Exercise brief
In the records below, copy out word for word the lines starting at the line that contains "Die ‚Bilder einer" and ending at the line that contains "modernen Versionen von", with both of those lines included.

-------- Data

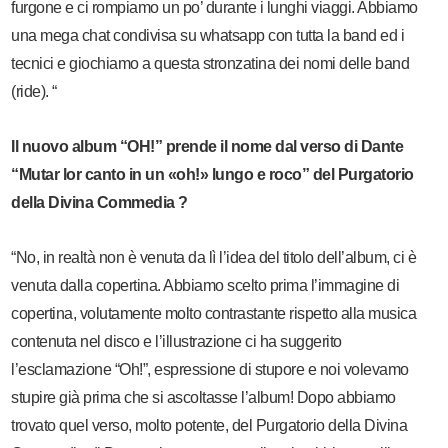
furgone e ci rompiamo un po’ durante i lunghi viaggi. Abbiamo
una mega chat condivisa su whatsapp con tutta la band ed i
tecnici e giochiamo a questa stronzatina dei nomi delle band
(ride). “
Il nuovo album “OH!” prende il nome dal verso di Dante
“Mutar lor canto in un «oh!» lungo e roco” del Purgatorio
della Divina Commedia ?
“No, in realtà non è venuta da lì l’idea del titolo dell’album, ci è
venuta dalla copertina. Abbiamo scelto prima l’immagine di
copertina, volutamente molto contrastante rispetto alla musica
contenuta nel disco e l’illustrazione ci ha suggerito
l’esclamazione “Oh!”, espressione di stupore e noi volevamo
stupire già prima che si ascoltasse l’album! Dopo abbiamo
trovato quel verso, molto potente, del Purgatorio della Divina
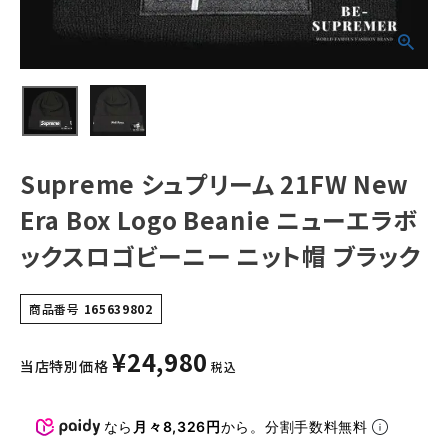
ロゴビーニー ニッ
ト帽 ブラック
NEW ITEMS
CATEGORY
Tシャツ・ロングスリーブ
パーカー・トレーナー
Supreme シュプリーム 21FW New
ジャケット・アウター
Era Box Logo Beanie ニューエラボ
キャップ・ハット
ックスロゴビーニー ニット帽 ブラック
ニット帽・ビーニー
商品番号
165639802
バックパック・リュック
¥
24,980
当店特別価格
その他バッグ類
税込
スニーカー・ブーツ
なら
月々8,326円
から。分割手数料無料
パンツ・ショーツ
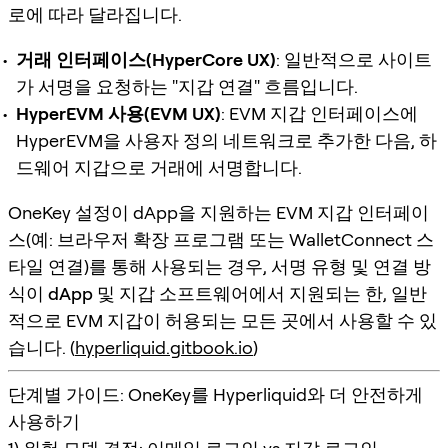
로에 따라 달라집니다.
거래 인터페이스(HyperCore UX)
: 일반적으로 사이트
가 서명을 요청하는 "지갑 연결" 흐름입니다.
HyperEVM 사용(EVM UX)
: EVM 지갑 인터페이스에
HyperEVM을 사용자 정의 네트워크로 추가한 다음, 하
드웨어 지갑으로 거래에 서명합니다.
OneKey 설정이 dApp을 지원하는 EVM 지갑 인터페이
스(예: 브라우저 확장 프로그램 또는 WalletConnect 스
타일 연결)를 통해 사용되는 경우,
서명 유형 및 연결 방
식이 dApp 및 지갑 소프트웨어에서 지원되는 한
, 일반
적으로 EVM 지갑이 허용되는 모든 곳에서 사용할 수 있
습니다. (
hyperliquid.gitbook.io
)
단계별 가이드: OneKey를 Hyperliquid와 더 안전하게
사용하기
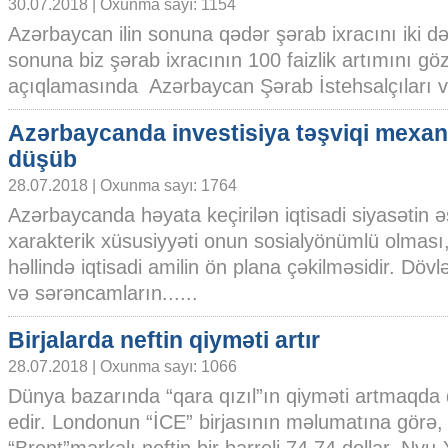
30.07.2018 | Oxunma sayı: 1154
Azərbaycan ilin sonuna qədər şərab ixracını iki dəfə
sonuna biz şərab ixracının 100 faizlik artımını gözl
açıqlamasında Azərbaycan Şərab İstehsalçıları və
Azərbaycanda investisiya təşviqi mexan
düşüb
28.07.2018 | Oxunma sayı: 1764
Azərbaycanda həyata keçirilən iqtisadi siyasətin 
xarakterik xüsusiyyəti onun sosialyönümlü olması
həllində iqtisadi amilin ön plana çəkilməsidir. Döv
və sərəncamların......
Birjalarda neftin qiyməti artır
28.07.2018 | Oxunma sayı: 1066
Dünya bazarında “qara qızıl”ın qiyməti artmaqd
edir. Londonun “İCE” birjasının məlumatına görə,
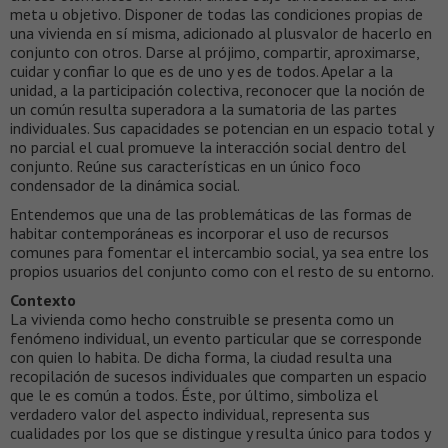
meta u objetivo. Disponer de todas las condiciones propias de
una vivienda en sí misma, adicionado al plusvalor de hacerlo en
conjunto con otros. Darse al prójimo, compartir, aproximarse,
cuidar y confiar lo que es de uno y es de todos. Apelar a la
unidad, a la participación colectiva, reconocer que la noción de
un común resulta superadora a la sumatoria de las partes
individuales. Sus capacidades se potencian en un espacio total y
no parcial el cual promueve la interacción social dentro del
conjunto. Reúne sus características en un único foco
condensador de la dinámica social.
Entendemos que una de las problemáticas de las formas de
habitar contemporáneas es incorporar el uso de recursos
comunes para fomentar el intercambio social, ya sea entre los
propios usuarios del conjunto como con el resto de su entorno.
Contexto
La vivienda como hecho construible se presenta como un
fenómeno individual, un evento particular que se corresponde
con quien lo habita. De dicha forma, la ciudad resulta una
recopilación de sucesos individuales que comparten un espacio
que le es común a todos. Éste, por último, simboliza el
verdadero valor del aspecto individual, representa sus
cualidades por los que se distingue y resulta único para todos y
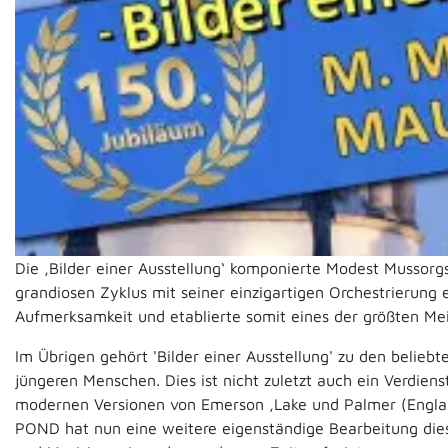
Die ‚Bilder einer Ausstellung‘ komponierte Modest Mussorgs
grandiosen Zyklus mit seiner einzigartigen Orchestrierung e
Aufmerksamkeit und etablierte somit eines der größten Meis
Im Übrigen gehört 'Bilder einer Ausstellung' zu den belie
jüngeren Menschen. Dies ist nicht zuletzt auch ein Verdiens
modernen Versionen von Emerson ,Lake und Palmer (Englan
POND hat nun eine weitere eigenständige Bearbeitung diese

----------------

Final answer
Die ‚Bilder einer Ausstellung‘ komponierte Modest Mussorgs
grandiosen Zyklus mit seiner einzigartigen Orchestrierung e
Aufmerksamkeit und etablierte somit eines der größten Meis
Im Übrigen gehört 'Bilder einer Ausstellung' zu den belie
jüngeren Menschen. Dies ist nicht zuletzt auch ein Verdiens
modernen Versionen von Emerson ,Lake und Palmer (Englan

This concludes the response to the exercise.